Identification of the etiologic agent:
1) Serologic tests: Specific IgM antibodies appear in blood 1 to 3 days after symptom onset and are detectable for 2 to 3 months. IgG antibodies can be detected within 7 to 10 days of infection and circulate in the host’s body for lifetime.
2) Culture and molecular studies: Material: stool, cerebrospinal fluid, and pharyngeal smears. These investigations are helpful in establishing epidemic outbreaks. In clinical practice molecular studies have been increasingly used (reverse transcriptase–polymerase chain reaction [RT-PCR]).
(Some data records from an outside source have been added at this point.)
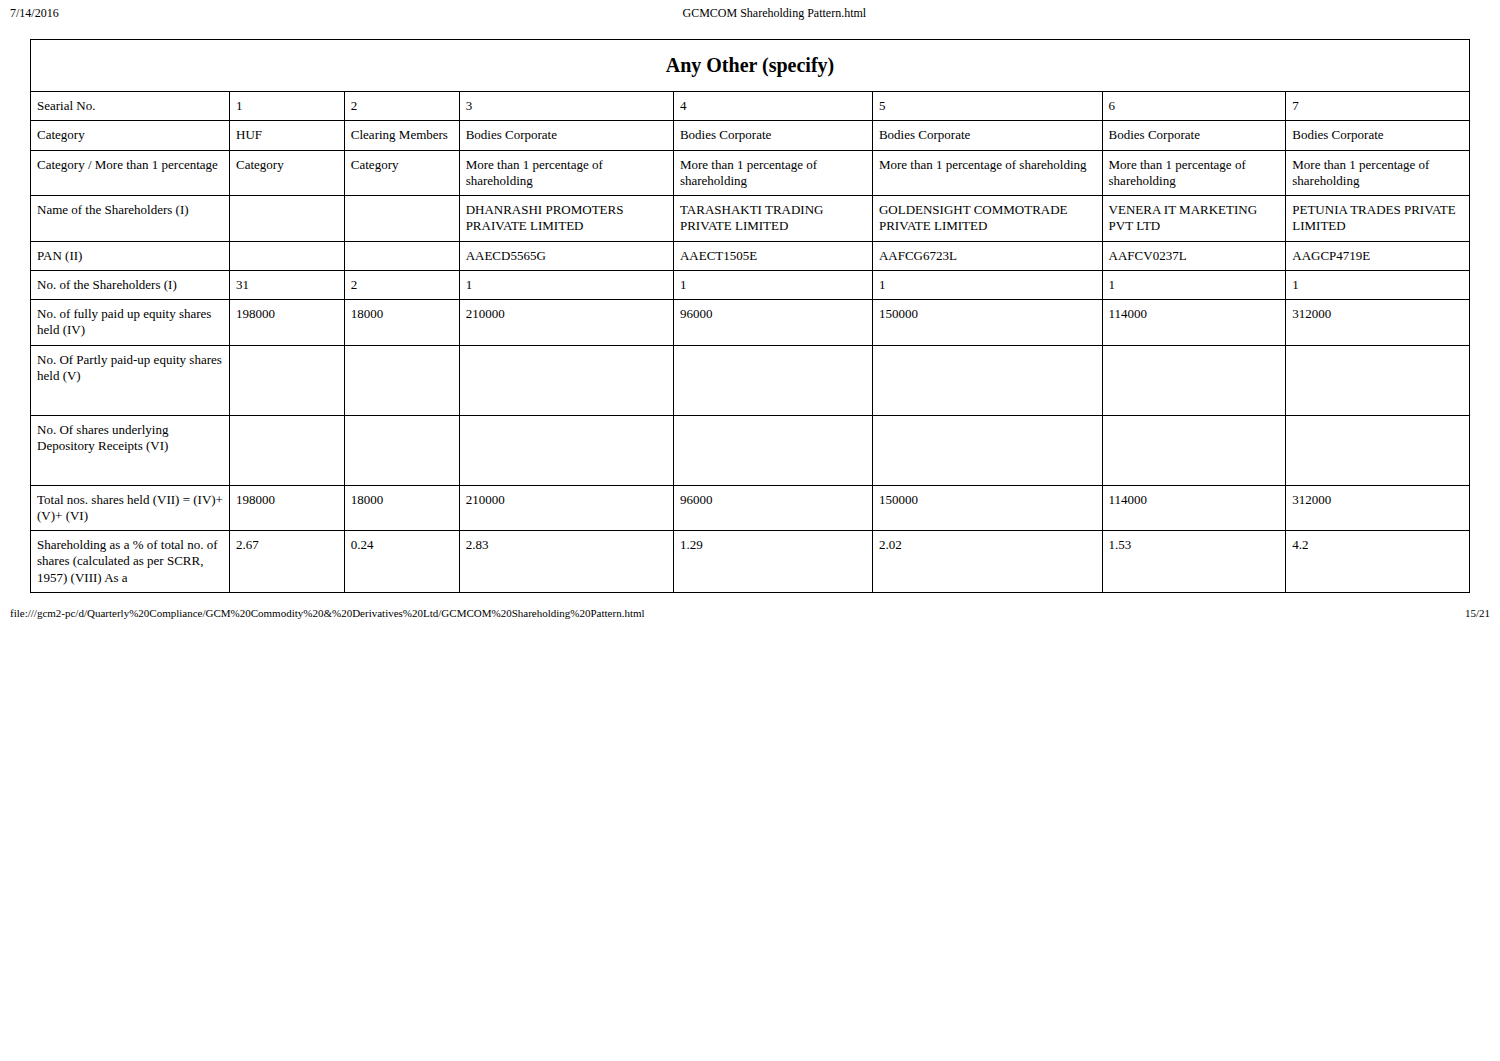7/14/2016
GCMCOM Shareholding Pattern.html
Any Other (specify)
| Searial No. | 1 | 2 | 3 | 4 | 5 | 6 | 7 |
| Category | HUF | Clearing Members | Bodies Corporate | Bodies Corporate | Bodies Corporate | Bodies Corporate | Bodies Corporate |
| Category / More than 1 percentage | Category | Category | More than 1 percentage of shareholding | More than 1 percentage of shareholding | More than 1 percentage of shareholding | More than 1 percentage of shareholding | More than 1 percentage of shareholding |
| Name of the Shareholders (I) | | | DHANRASHI PROMOTERS PRAIVATE LIMITED | TARASHAKTI TRADING PRIVATE LIMITED | GOLDENSIGHT COMMOTRADE PRIVATE LIMITED | VENERA IT MARKETING PVT LTD | PETUNIA TRADES PRIVATE LIMITED |
| PAN (II) | | | AAECD5565G | AAECT1505E | AAFCG6723L | AAFCV0237L | AAGCP4719E |
| No. of the Shareholders (I) | 31 | 2 | 1 | 1 | 1 | 1 | 1 |
| No. of fully paid up equity shares held (IV) | 198000 | 18000 | 210000 | 96000 | 150000 | 114000 | 312000 |
| No. Of Partly paid-up equity shares held (V) | | | | | | | |
| No. Of shares underlying Depository Receipts (VI) | | | | | | | |
| Total nos. shares held (VII) = (IV)+ (V)+ (VI) | 198000 | 18000 | 210000 | 96000 | 150000 | 114000 | 312000 |
| Shareholding as a % of total no. of shares (calculated as per SCRR, 1957) (VIII) As a | 2.67 | 0.24 | 2.83 | 1.29 | 2.02 | 1.53 | 4.2 |
file:///gcm2-pc/d/Quarterly%20Compliance/GCM%20Commodity%20&%20Derivatives%20Ltd/GCMCOM%20Shareholding%20Pattern.html
15/21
In myocarditis the diagnosis can be confirmed based on PCR testing of an endomyocardial biopsy specimen.
In the case of herpangina and HFMD, the diagnosis is made based on clinical features, and in other forms of infection, based on results of serologic and molecular studies.
1) Rash: Scarlet fever, rubella, measles, allergic rash.
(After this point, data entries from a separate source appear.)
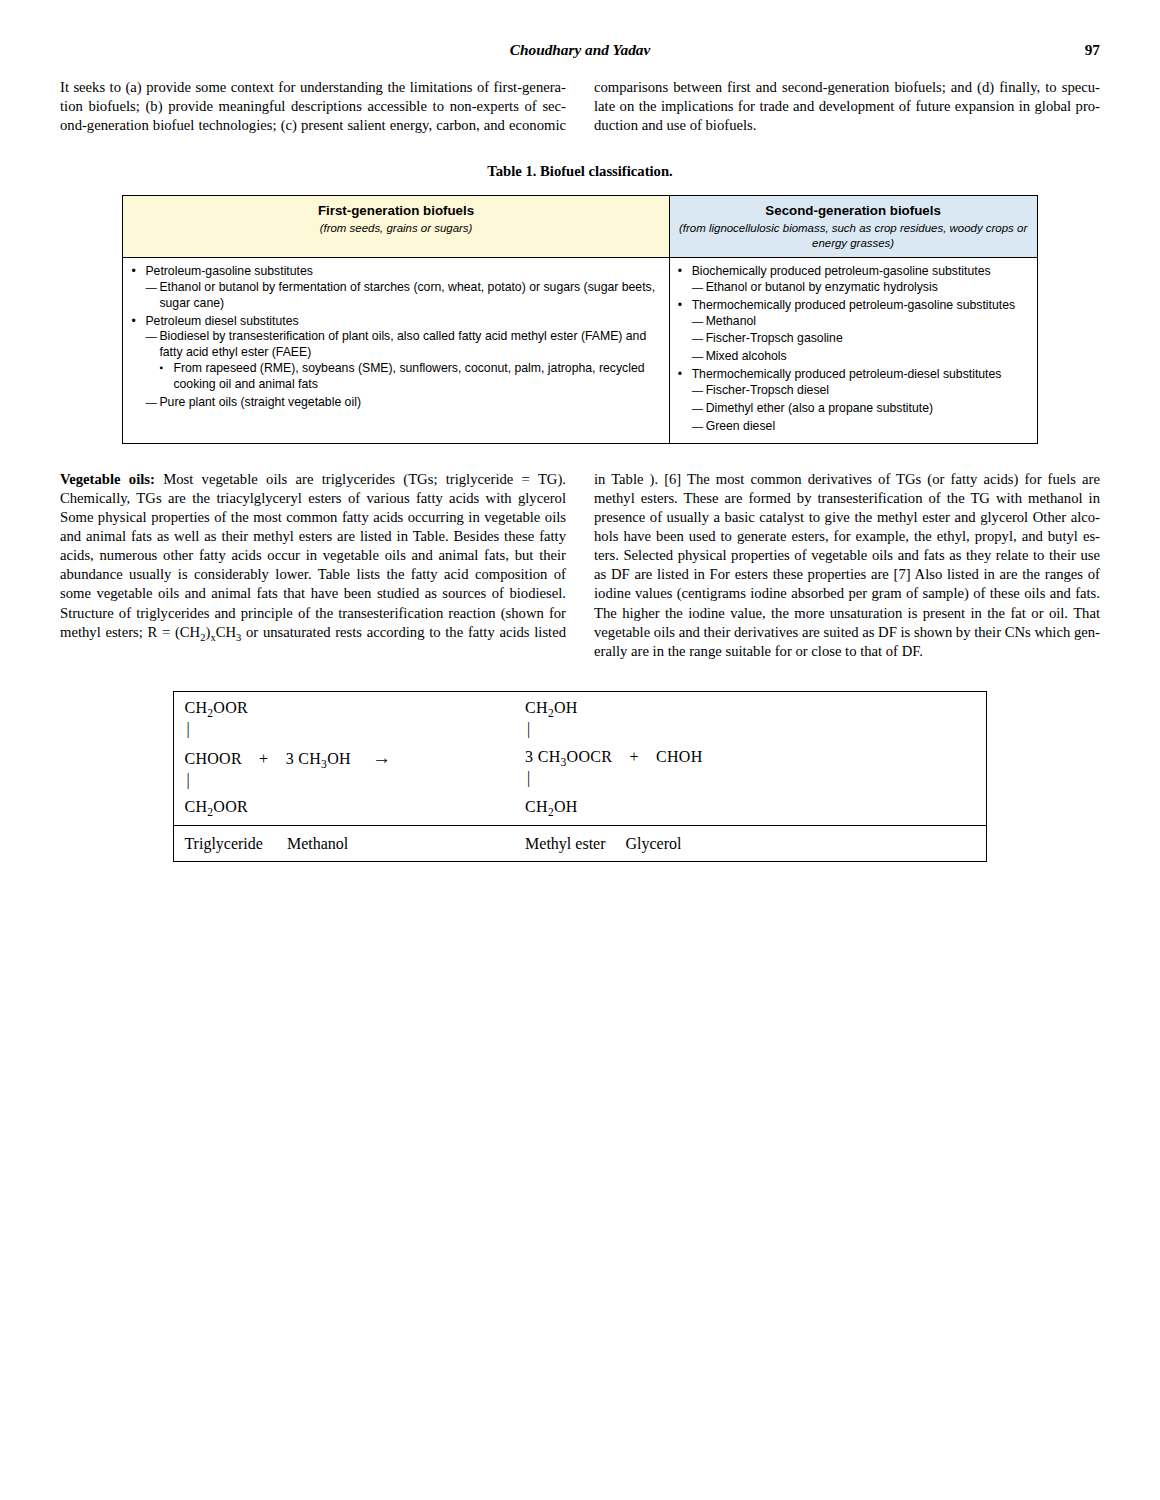Choudhary and Yadav 97
It seeks to (a) provide some context for understanding the limitations of first-generation biofuels; (b) provide meaningful descriptions accessible to non-experts of second-generation biofuel technologies; (c) present salient energy, carbon, and economic comparisons between first and second-generation biofuels; and (d) finally, to speculate on the implications for trade and development of future expansion in global production and use of biofuels.
Table 1. Biofuel classification.
| First-generation biofuels (from seeds, grains or sugars) | Second-generation biofuels (from lignocellulosic biomass, such as crop residues, woody crops or energy grasses) |
| --- | --- |
| Petroleum-gasoline substitutes Ethanol or butanol by fermentation of starches (corn, wheat, potato) or sugars (sugar beets, sugar cane) Petroleum diesel substitutes Biodiesel by transesterification of plant oils, also called fatty acid methyl ester (FAME) and fatty acid ethyl ester (FAEE) From rapeseed (RME), soybeans (SME), sunflowers, coconut, palm, jatropha, recycled cooking oil and animal fats Pure plant oils (straight vegetable oil) | Biochemically produced petroleum-gasoline substitutes Ethanol or butanol by enzymatic hydrolysis Thermochemically produced petroleum-gasoline substitutes Methanol Fischer-Tropsch gasoline Mixed alcohols Thermochemically produced petroleum-diesel substitutes Fischer-Tropsch diesel Dimethyl ether (also a propane substitute) Green diesel |
Vegetable oils: Most vegetable oils are triglycerides (TGs; triglyceride = TG). Chemically, TGs are the triacylglyceryl esters of various fatty acids with glycerol Some physical properties of the most common fatty acids occurring in vegetable oils and animal fats as well as their methyl esters are listed in Table. Besides these fatty acids, numerous other fatty acids occur in vegetable oils and animal fats, but their abundance usually is considerably lower. Table lists the fatty acid composition of some vegetable oils and animal fats that have been studied as sources of biodiesel. Structure of triglycerides and principle of the transesterification reaction (shown for methyl esters; R = (CH2)xCH3 or unsaturated rests according to the fatty acids listed in Table ). [6] The most common derivatives of TGs (or fatty acids) for fuels are methyl esters. These are formed by transesterification of the TG with methanol in presence of usually a basic catalyst to give the methyl ester and glycerol Other alcohols have been used to generate esters, for example, the ethyl, propyl, and butyl esters. Selected physical properties of vegetable oils and fats as they relate to their use as DF are listed in For esters these properties are [7] Also listed in are the ranges of iodine values (centigrams iodine absorbed per gram of sample) of these oils and fats. The higher the iodine value, the more unsaturation is present in the fat or oil. That vegetable oils and their derivatives are suited as DF is shown by their CNs which generally are in the range suitable for or close to that of DF.
| CH 2 OOR / | CH 2 OH / |
| CHOOR + 3 CH 3 OH → / | 3 CH 3 OOCR + CHOH / |
| CH 2 OOR | CH 2 OH |
| Triglyceride Methanol | Methyl ester Glycerol |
2) HFMD: Varicella, herpes.
3) Herpangina: Viral or bacterial pharyngotonsillitis, oral herpes simplex infection (involving the mouth and gums), aphthae.
4) Pleurodynia: Pneumonia, pleuritis, herpes zoster, myocardial infarction, pulmonary infarction, acute abdomen.
6) CNS inflammation (see Central Nervous System (CNS) Infections).
Depending on presentation, antipyretic, analgesic (in pleurodynia), and anti-inflammatory agents are used. Treatment of myocarditis: see Myocarditis.
1) Bacterial superinfection in diseases accompanied by vesicular rash.
2) Dilated cardiomyopathy in diseases accompanied by myocarditis (in ~10% of such patients).
3) Chronic meningitis and encephalitis in patients with impaired humoral immune response (particularly with agammaglobulinemia).
The prognosis is good in the majority of cases, except for neonates, who may have long-term neurologic sequela.
Immunoprophylaxis: None available.
1. Patient isolation: Hand hygiene; contact and droplet precautions should be taken in patients with involvement of the respiratory system, skin, and mucosa.
2. Personal protective measures: Strict hygiene: hand washing and avoidance of bathing in small, natural water reservoirs (ponds).